Thanks for posting these steps!

You’re a star! Thanks a lot :slight_smile:

Just to clarify, this option assumes that you are only using 1 Endnote library, as Endnote is finding your reference via the reference number e.g (#105)…

I had various Endnote libraries depending on some big overall literature themes and I’ve had to join them up so as not to confuse Scrivener and Endnote when I want to convert the references

I tried it and it worked beautifully! Very useful and thanks so much for your tips! One of the things I was pleased about is that you can make the changes on Word when updating refs on EndNote.
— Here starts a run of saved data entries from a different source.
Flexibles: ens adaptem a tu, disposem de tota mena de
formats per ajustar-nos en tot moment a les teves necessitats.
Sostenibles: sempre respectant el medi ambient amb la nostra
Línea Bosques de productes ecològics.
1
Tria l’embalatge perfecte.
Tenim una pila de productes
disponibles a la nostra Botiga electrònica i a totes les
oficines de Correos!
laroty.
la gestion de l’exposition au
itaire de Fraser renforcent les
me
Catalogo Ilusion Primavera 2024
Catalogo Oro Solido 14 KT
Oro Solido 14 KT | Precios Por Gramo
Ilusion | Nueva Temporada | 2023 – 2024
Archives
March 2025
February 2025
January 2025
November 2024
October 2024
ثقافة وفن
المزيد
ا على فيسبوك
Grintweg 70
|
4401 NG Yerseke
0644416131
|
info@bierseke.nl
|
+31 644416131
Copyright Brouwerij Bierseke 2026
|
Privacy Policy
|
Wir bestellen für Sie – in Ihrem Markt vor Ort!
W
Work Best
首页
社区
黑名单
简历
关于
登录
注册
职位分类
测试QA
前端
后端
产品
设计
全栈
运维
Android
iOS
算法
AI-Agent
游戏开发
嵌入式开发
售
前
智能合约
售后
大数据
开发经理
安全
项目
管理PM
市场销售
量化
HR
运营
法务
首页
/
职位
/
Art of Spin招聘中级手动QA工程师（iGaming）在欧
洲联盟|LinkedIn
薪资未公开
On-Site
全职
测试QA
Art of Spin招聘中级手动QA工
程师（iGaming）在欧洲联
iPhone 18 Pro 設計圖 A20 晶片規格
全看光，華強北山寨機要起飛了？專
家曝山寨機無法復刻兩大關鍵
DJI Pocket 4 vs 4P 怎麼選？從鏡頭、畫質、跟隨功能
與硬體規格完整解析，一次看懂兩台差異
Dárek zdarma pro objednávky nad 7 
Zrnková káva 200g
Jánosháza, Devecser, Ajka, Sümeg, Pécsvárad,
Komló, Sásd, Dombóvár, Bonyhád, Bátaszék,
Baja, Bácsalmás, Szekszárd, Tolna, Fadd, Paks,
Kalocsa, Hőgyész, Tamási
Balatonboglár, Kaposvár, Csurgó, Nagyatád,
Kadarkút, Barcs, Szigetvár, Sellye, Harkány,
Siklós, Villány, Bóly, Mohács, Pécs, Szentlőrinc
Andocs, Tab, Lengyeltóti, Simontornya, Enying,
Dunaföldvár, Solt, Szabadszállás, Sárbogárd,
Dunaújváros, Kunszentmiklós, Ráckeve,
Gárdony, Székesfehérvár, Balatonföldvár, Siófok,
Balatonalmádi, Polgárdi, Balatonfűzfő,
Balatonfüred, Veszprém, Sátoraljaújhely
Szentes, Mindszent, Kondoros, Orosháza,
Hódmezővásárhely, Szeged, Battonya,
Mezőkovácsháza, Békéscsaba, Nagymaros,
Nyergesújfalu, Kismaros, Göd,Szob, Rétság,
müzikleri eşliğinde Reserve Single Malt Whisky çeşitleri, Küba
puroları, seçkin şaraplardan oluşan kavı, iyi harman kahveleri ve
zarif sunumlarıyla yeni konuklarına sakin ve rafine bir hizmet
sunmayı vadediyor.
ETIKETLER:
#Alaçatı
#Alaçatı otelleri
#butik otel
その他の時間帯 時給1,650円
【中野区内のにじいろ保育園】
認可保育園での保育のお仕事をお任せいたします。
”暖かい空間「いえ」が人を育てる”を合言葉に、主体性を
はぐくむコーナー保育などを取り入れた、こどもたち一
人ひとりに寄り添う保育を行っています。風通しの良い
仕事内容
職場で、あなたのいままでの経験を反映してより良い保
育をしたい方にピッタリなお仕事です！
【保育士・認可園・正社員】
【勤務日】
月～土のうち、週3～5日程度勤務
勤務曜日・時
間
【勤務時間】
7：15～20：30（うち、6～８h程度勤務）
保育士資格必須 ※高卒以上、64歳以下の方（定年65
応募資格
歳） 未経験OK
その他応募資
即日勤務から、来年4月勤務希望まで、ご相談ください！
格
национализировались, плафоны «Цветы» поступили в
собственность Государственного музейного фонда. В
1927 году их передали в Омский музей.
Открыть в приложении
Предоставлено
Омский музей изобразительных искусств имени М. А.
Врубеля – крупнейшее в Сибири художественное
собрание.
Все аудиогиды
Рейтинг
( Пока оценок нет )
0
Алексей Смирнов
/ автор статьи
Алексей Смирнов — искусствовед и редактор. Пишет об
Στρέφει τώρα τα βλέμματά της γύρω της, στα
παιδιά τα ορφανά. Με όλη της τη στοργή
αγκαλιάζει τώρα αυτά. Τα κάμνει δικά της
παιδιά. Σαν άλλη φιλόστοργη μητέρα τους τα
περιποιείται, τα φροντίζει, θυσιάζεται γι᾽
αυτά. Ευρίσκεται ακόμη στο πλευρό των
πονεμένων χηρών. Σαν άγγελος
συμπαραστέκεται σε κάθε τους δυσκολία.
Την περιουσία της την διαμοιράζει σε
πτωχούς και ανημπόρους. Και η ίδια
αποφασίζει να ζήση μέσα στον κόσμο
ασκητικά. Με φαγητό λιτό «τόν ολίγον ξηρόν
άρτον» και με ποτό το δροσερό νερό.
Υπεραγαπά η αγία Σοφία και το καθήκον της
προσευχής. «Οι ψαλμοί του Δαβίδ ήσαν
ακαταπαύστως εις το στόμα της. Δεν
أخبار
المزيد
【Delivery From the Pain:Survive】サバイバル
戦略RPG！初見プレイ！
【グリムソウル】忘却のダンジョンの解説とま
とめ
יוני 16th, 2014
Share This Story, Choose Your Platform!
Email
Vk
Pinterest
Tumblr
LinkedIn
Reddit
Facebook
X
I’d forgotten the backward slash on one of the references when adding 'see for example, \Author’s name…so the in-text ref. kept its curly brackets. I inserted the backward slash, hit Update refs on EndNote and voila! It worked!

I need further help:

  1. I’d like to string a few references together like this (Jones, 2004; 2007; 2009) or (Martin, 2013; Maton, 2004). How do I get these references inside the same brackets?

  2. I couldn’t find a dissertation template on Windows 2010. Does a later MS suite have a dissertation template on Word?

  3. How do I keep my Cartesian planes and figures? My tables can be transferred into Scrivener but any other figure is completely lost. How might I go back and forth between Word and Scrivener and keep the images on my figures? I noticed that my arrows and shapes all disappear.

I’d appreciate any help anyone has to offer.

  1. Select several citations in Endnote. Then Copy. Now paste into your text. Endnote will put all the copied citations into a single bracketted raw citation for you (and you will also then be able to see just how it like to see them so you could also do the same manually in a pinch).

  2. I am sure that MS dissertation template came from the OP’s university. Dissertation format is very finnicky and will likely differ from institution to institution. Check with the dissertation mavens at your own school to see if they offer a custom MS template.


I have been an Endnote user since version 1 and did not know about the @ trick. Nice.